Las nuevas medidas de rendimiento clínico y de calidad de la AHA/ACC para la fibrilación auricular (FA) están diseñadas para traducir la guía de FA de 2023 en prácticas clínicas medibles, con un mayor énfasis en la prevención, la equidad y el tratamiento basado en evidencia. El informe identifica 5 medidas de rendimiento adecuadas para informes públicos o programas de pago por rendimiento y 16 medidas de calidad destinadas a apoyar la mejora de la calidad local.
Entre las medidas de rendimiento centrales se incluyen una evaluación estandarizada para la FA recién diagnosticada, que incluye ecocardiografía y pruebas de laboratorio; prevención secundaria integral centrada en la pérdida de peso, actividad física, cesación del tabaquismo, reducción de alcohol y control de la presión arterial; documentación anual de puntajes de riesgo de accidente cerebrovascular validados; y prescripción adecuada de DOACs.

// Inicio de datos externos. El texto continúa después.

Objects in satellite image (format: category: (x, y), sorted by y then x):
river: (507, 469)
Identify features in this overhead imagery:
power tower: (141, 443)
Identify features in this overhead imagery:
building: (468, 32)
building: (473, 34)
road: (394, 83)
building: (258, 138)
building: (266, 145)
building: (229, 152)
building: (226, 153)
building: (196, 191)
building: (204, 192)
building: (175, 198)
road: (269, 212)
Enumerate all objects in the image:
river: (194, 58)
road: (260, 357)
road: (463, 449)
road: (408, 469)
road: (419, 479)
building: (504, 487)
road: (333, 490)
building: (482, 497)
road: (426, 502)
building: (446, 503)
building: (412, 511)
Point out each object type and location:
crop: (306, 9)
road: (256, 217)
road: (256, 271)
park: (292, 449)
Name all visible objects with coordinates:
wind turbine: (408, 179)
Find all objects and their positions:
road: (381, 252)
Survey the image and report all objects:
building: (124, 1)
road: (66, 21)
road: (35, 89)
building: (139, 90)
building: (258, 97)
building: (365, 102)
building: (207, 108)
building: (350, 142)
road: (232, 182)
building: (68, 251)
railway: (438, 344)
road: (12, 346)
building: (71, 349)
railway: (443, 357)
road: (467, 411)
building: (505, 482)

Para los pacientes con FA que se someten a PCI, el informe respalda la terapia basada en DOAC más un inhibidor de P2Y12 con discontinuación temprana de aspirina para reducir el riesgo de hemorragia.
Las medidas de calidad relacionadas con los medicamentos destacan varias áreas de terapia inapropiada. Los DOACs deben evitarse generalmente en pacientes con válvulas mecánicas o estenosis mitral moderada a severa/rheumática, donde la warfarina sigue siendo preferida. En pacientes con enfermedad renal crónica en etapa terminal o dependencia de diálisis, el documento advierte contra el uso de dabigatrán o edoxabán y señala evidencia que respalda la warfarina o apixabán cuando se justifica la anticoagulación. Las medidas también desaconsejan el uso de flecainida o propafenona en pacientes con infarto previo, enfermedad estructural del corazón o HFrEF, y dronedarona en pacientes con insuficiencia cardíaca avanzada o recientemente descompensada o FA permanente.
La actualización también refleja la creciente evidencia que respalda el control del ritmo y la ablación por catéter, particularmente en pacientes con HFrEF, y presenta una medida dedicada para rastrear la entrega equitativa de anticoagulación, terapias de control del ritmo e intervenciones relacionadas con el estilo de vida a través de grupos demográficos.
“Las medidas de rendimiento y calidad están destinadas a avanzar en la calidad y equidad de la atención de la FA en todas las poblaciones de pacientes con FA”, señaló el comité de redacción.